I saw this on New Year's Eve at the end of '75. It was supposedly an actual sequel to Bogart's MALTESE FALCON, right down to having Elisha Cook back as Wilmer and Lee Patrick back as Effie. George Segal, then nearing the end of his wave of leading man popularity, is Sam Spade...Junior.  He also produced. Seems as though I enjoyed it.


Disney's live action flicks were quickly becoming pretty bad but ESCAPE TO WITCH MOUNTAIN with Eddie Albert, Ray Milland and future desperate housewife, Kim Richards, was one of the last good ones. Its sequel wasn't nearly as interesting in spite of casting Christopher Lee and Bette Davis. 


I was really enjoying James Caan films during this period...until this one anyway. A good supporting cast and director Sam Peckinpah not withstanding, I found it overlong, overly violent, confusing and oddly dull. 

Several of my favorite movies were made by Stanley Donen, CHARADE and SINGING IN THE RAIN among them. Several others starred either Gene Hackman, Burt Reynolds or Liza Minnelli.The best thing I can say about this one, however, is that the Amsel poster is amazing!


John Wayne reportedly turned down DIRTY HARRY but then was wrongly cast in similar roles in McQ and, here, BRANNIGAN. The latter features the Duke barreling through London on a kidnapping case. Richard Attenborough and John Vernon were both quite good but Wayne and his toupee were not having their finest hour.


Seriously, how can you go wrong with a cast like this one in an Agatha Christie mystery? The villains of both THUNDERBALL and GOLDFINGER are both in this! The problem is that it was made on the cheap by Producer Harry Alan Towers.


Lots of great snow scenes in THE EIGER SANCTION. Clint Eastwood portrays Jonathan Hemlock, a character I wish he'd revisited.
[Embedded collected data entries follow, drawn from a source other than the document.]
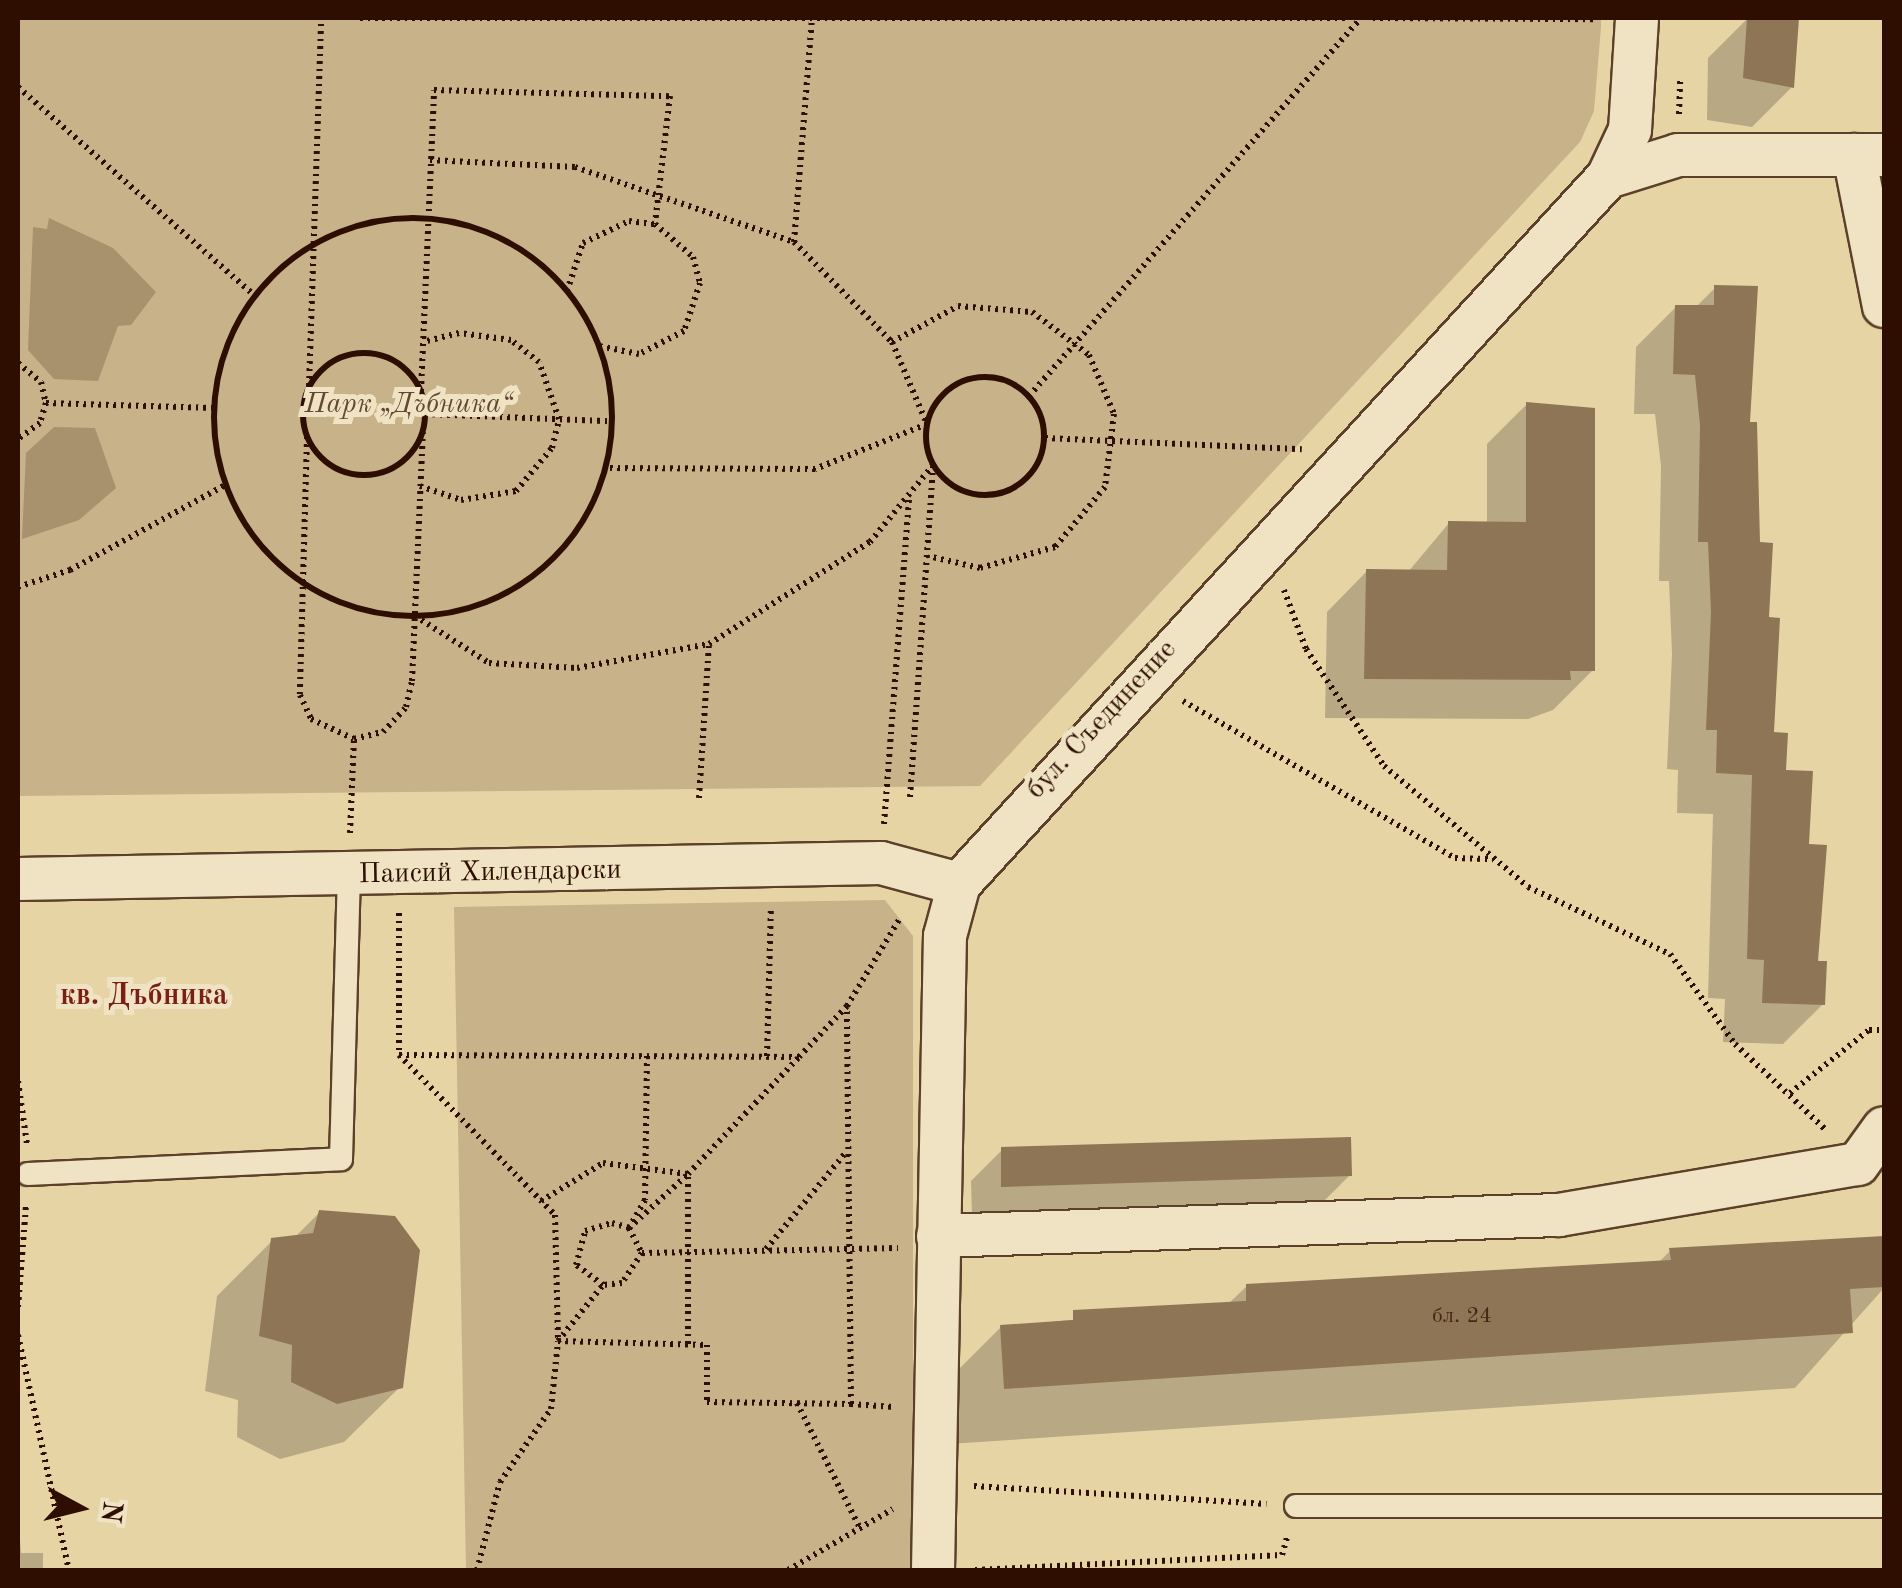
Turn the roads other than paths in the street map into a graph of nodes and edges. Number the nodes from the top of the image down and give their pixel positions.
1 (1636, 18) edge
2 (1869, 155) edge
3 (1608, 177) junction
4 (1884, 306) edge
5 (350, 857) junction
6 (18, 878) edge
7 (959, 884) junction
8 (1884, 1128) edge
9 (28, 1174) road end
10 (918, 1242) junction
11 (1296, 1506) road end
12 (1884, 1506) edge
13 (933, 1569) edge

1 - 3 street, бул. Съединение
2 - 3 street
2 - 4 street
3 - 7 street, бул. Съединение
5 - 6 street, Паисий Хилендарски
5 - 7 street, Паисий Хилендарски
5 - 9 lane
7 - 10 street, бул. Съединение
8 - 10 street
10 - 13 street, бул. Съединение
11 - 12 lane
Thayer David as his Albino boss, Jack Cassidy and George Kennedy as old friends. A trifle overlong but a good one.


RAFFERTY AND THE GOLD DUST TWINS was the movie I chose as my personal best of the year. Alan Arkin is a depressed driving instructor in this dramady who more-or-less gets kidnapped by Sally Kellerman and, in her best performance, Mackenzie Phillips.


Controversial and violent, ROLLERBALL was supposed to be a cautionary tale but problematically makes you want to see more of the violent game itself! 
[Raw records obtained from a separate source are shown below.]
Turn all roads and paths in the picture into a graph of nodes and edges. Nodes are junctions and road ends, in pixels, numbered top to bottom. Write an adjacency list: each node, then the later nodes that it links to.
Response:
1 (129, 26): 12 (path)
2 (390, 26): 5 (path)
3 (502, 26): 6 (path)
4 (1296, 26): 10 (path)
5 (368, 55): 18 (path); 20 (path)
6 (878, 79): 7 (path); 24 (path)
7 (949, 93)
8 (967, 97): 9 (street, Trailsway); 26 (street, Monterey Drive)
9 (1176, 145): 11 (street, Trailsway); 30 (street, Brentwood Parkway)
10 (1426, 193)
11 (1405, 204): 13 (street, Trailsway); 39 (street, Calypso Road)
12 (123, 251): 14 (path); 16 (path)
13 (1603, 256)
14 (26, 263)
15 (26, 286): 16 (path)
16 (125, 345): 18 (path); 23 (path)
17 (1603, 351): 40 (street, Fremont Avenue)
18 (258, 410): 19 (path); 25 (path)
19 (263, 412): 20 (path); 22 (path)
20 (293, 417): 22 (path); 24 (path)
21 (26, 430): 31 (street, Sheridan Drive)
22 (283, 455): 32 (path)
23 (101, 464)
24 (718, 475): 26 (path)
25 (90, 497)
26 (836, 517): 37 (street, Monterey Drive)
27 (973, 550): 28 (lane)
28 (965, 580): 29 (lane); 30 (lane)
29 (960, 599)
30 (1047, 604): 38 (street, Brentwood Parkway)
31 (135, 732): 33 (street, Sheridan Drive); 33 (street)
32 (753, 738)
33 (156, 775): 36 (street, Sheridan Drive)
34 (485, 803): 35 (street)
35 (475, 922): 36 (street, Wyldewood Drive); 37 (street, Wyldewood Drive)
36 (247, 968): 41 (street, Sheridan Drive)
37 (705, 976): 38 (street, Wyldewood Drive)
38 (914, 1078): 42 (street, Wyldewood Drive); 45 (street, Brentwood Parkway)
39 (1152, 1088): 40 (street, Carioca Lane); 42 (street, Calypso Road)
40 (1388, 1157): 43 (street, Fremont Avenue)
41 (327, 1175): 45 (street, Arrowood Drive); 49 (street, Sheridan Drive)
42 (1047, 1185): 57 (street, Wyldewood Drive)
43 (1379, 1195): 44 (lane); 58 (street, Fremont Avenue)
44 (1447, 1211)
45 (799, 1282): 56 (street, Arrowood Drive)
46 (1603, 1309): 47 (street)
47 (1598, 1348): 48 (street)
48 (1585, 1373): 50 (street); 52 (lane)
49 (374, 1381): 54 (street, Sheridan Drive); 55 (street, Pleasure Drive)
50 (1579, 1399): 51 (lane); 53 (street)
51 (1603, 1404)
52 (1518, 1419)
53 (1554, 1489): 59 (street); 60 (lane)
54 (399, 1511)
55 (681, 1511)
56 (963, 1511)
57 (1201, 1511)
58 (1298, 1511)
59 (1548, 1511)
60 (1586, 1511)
Produced by GREEN ACRES "Mr. Kimball," Alvy Moore and his filmmaking partner, character actor L.Q. Jones, A BOY AND HIS DOG is based on the Harlan Ellison story and features a youngish Don Johnson and his talking dog (voiced by Tim McIntire). I remember finding it smarmy and poorly written.
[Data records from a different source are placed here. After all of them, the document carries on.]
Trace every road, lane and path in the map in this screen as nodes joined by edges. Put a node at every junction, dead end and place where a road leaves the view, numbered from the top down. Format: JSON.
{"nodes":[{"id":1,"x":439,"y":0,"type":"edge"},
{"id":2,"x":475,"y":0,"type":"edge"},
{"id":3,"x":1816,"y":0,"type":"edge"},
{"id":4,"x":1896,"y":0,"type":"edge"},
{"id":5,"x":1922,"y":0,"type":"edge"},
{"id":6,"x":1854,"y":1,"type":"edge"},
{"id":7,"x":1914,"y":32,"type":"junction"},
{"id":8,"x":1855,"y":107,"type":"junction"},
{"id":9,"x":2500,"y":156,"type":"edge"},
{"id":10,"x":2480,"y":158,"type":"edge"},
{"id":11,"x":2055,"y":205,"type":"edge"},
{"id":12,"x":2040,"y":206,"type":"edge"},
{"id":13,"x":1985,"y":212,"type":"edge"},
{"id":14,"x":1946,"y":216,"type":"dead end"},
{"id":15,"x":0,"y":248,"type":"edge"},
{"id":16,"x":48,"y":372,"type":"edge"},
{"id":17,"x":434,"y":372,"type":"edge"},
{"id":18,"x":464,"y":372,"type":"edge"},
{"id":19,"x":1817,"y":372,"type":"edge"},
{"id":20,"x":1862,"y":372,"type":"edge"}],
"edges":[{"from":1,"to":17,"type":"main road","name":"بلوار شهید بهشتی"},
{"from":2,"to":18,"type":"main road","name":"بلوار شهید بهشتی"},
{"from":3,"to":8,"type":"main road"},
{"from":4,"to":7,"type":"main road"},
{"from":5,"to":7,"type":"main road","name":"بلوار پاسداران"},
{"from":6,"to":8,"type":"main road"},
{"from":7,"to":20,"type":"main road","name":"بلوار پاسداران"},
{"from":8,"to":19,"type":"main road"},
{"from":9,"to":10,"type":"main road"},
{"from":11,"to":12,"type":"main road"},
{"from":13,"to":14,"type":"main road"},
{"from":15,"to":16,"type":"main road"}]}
One of Burt's string of successes during the middle of the decade, W.W. AND THE DIXIE DANCEKINGS had a fifties country music theme and co-starred charismatic country singer Conny Van Dyke in one of her few big screen performances. I remember enjoying it quite a bit in the theater and a few years later on TV. Can't recall anything in particular about it, though.